Extensive cannabis use correlated with educational attainment and low body mass index
Deeper examination of the links between genes and the use and misuse of alcohol and cannabis produces several interesting associations.
Both the previous study on alcohol and the new meta-analysis on cannabis show that the genetic variants associated with higher use of alcohol or cannabis are also linked to higher educational attainment and lower body mass index.
Conversely, some of the genetic variants associated with an increased risk of cannabis use disorder are also associated with an increased risk of low educational attainment and high body mass index.
“About 50% of the genetic variants underlying cannabis use overlap with those underlying cannabis use disorder. They do not have the other 50% in common. We also found that the genetic variants associated with cannabis use are associated with an increased number of brain fibres, whereas the genetic variants for cannabis use disorder reduce this number,” says Ditte Demontis.
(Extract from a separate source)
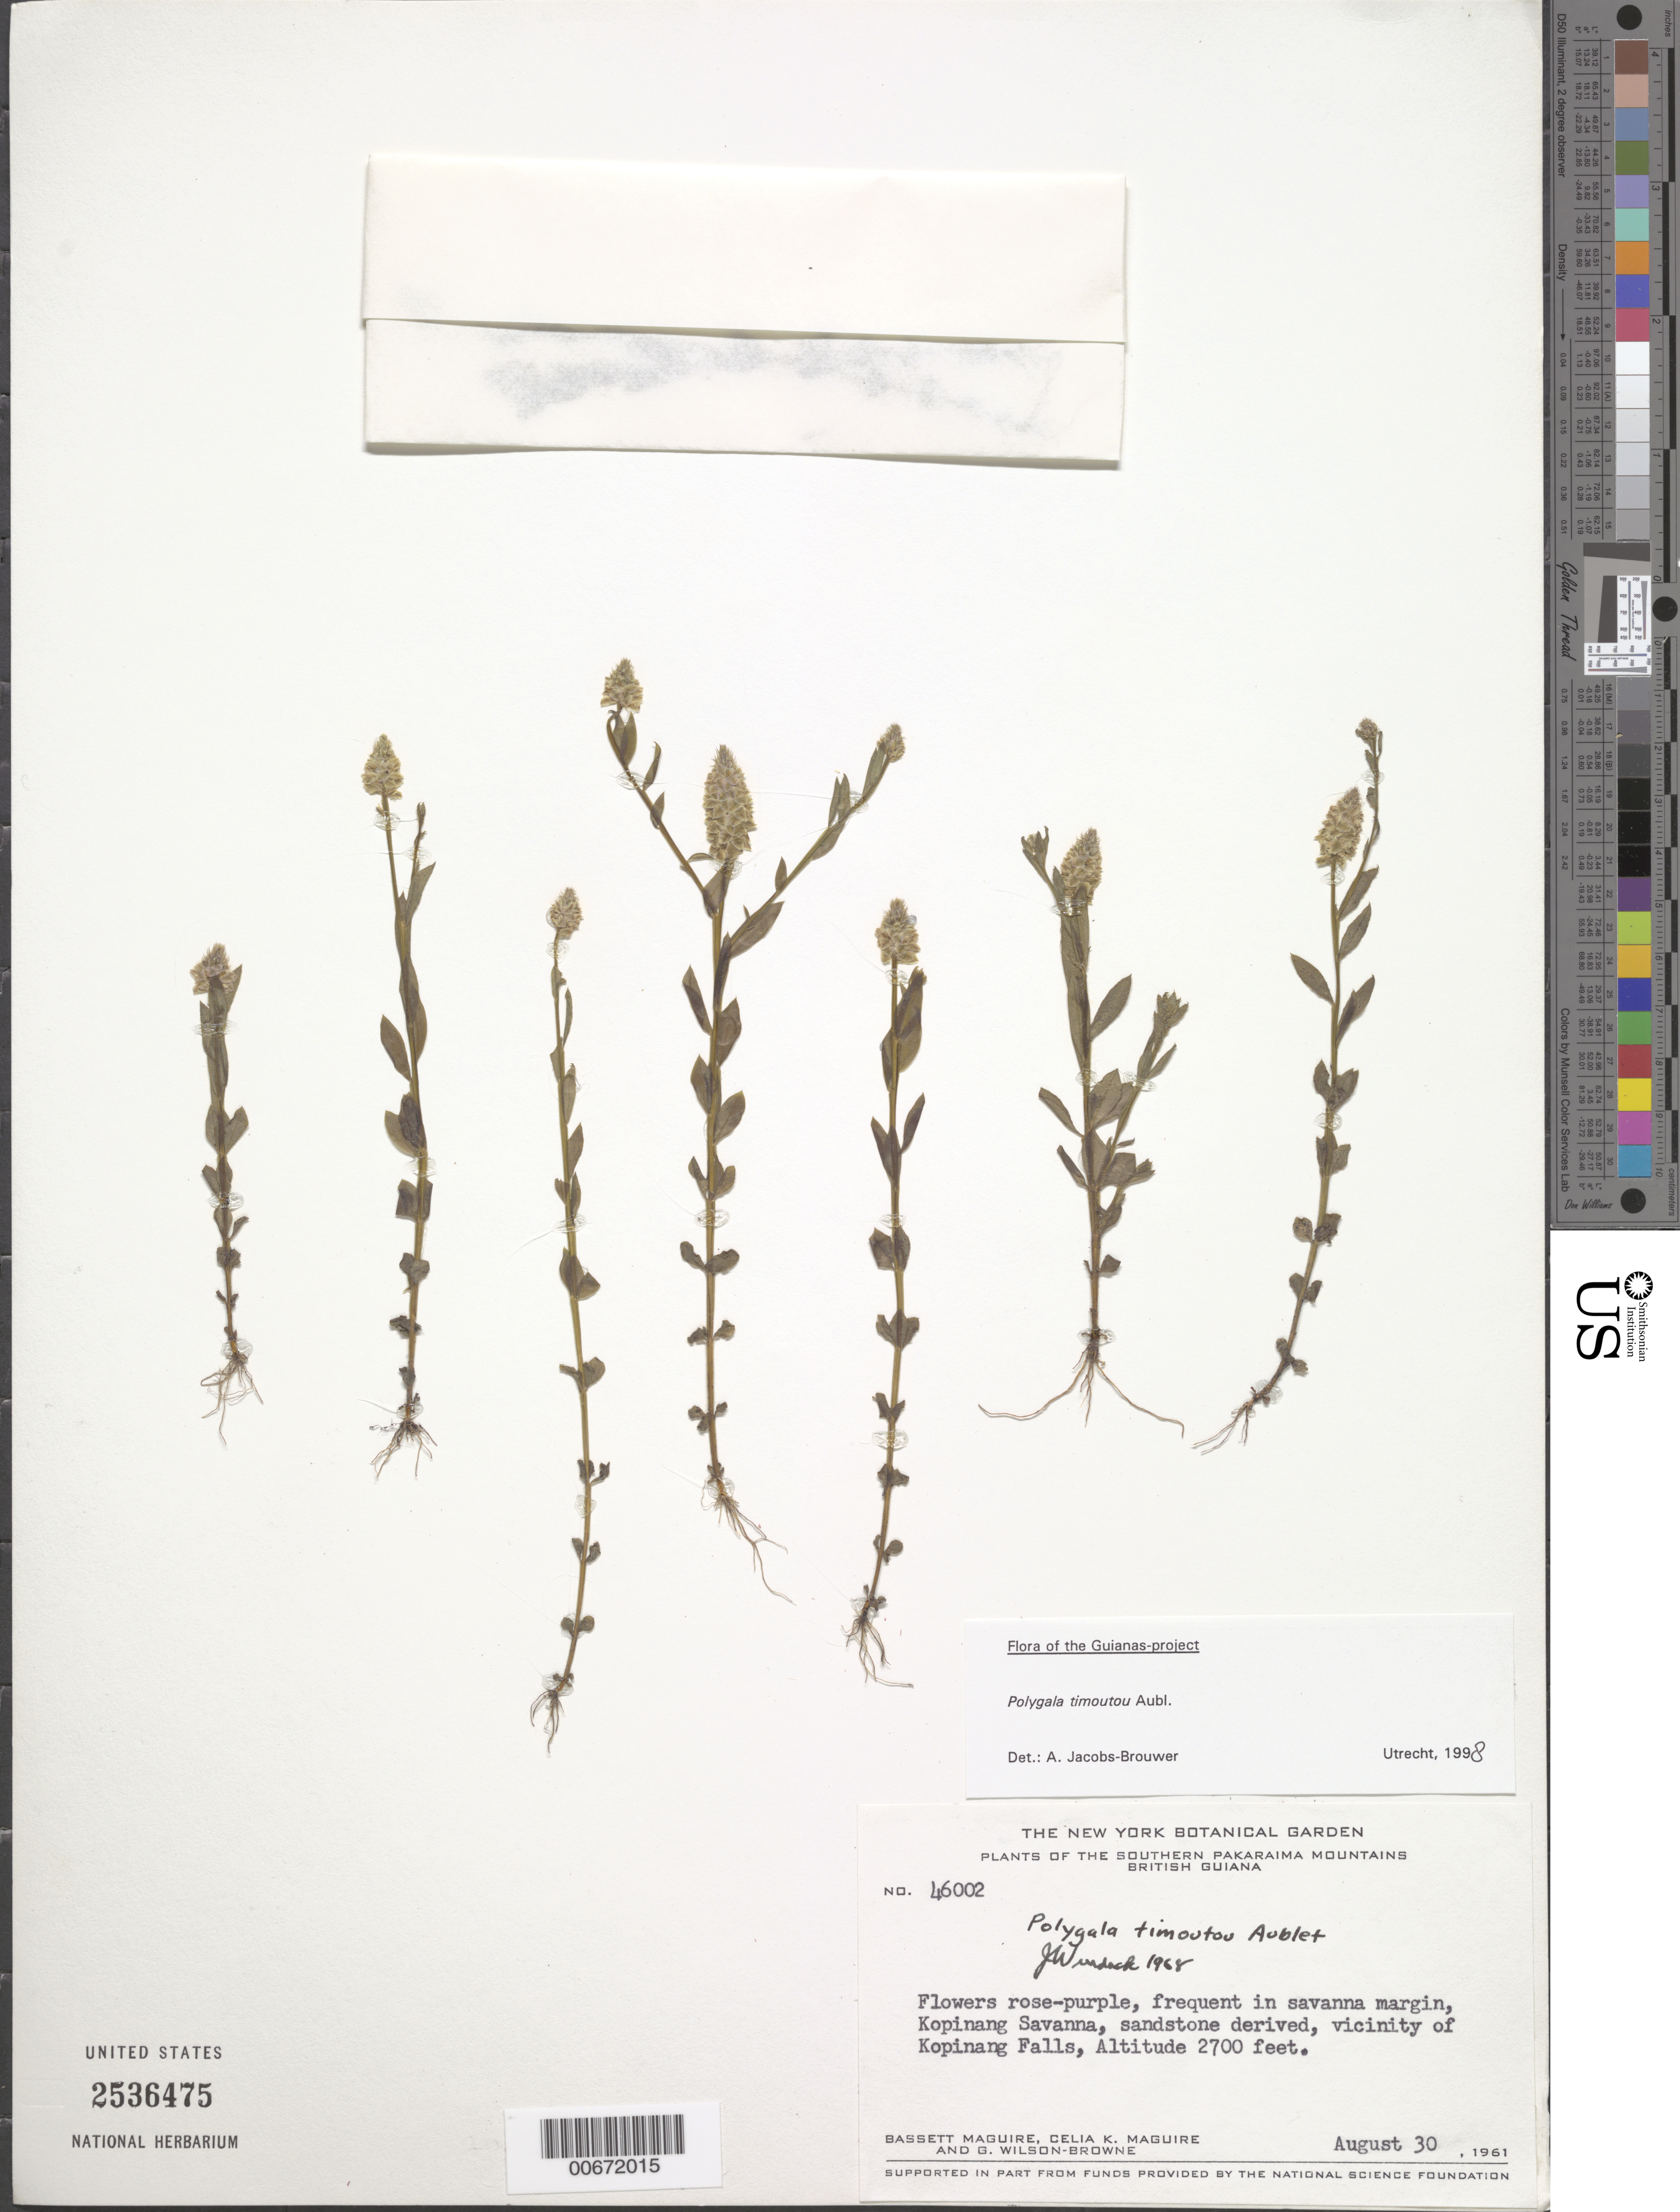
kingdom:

Use of cannabis and social skills may be associated genetically
Ditte Demontis speculates that a third factor may link the various traits together.
Some of the common genetic variants associated with the use of alcohol or cannabis and higher educational attainment may also be associated with social skills.
“People with strong social skills may have a larger circle of friends, socialize more often and therefore also drink more often or smoke some cannabis, without this leading to use disorder, and their social relations equip them to cope with the challenges of educational attainment,” explains Ditte Demontis.
Designing medicine to counteract substance use disorder
Ditte Demontis says that the study gives researchers new insight into the biological and genetic basis of substance use disorders and that this knowledge can be used both in basic research and hopefully also in the future to help people at risk of developing these disorders.
For example, she envisions that one day people could be profiled genetically and be told whether they have a high risk of developing substance use disorder and should therefore be cautious.
Researchers may also discover more about the signalling pathways involved when people develop substance use disorder.
“This may help us to develop drugs that target these signalling pathways, thereby helping people with substance use disorder,” says Ditte Demontis.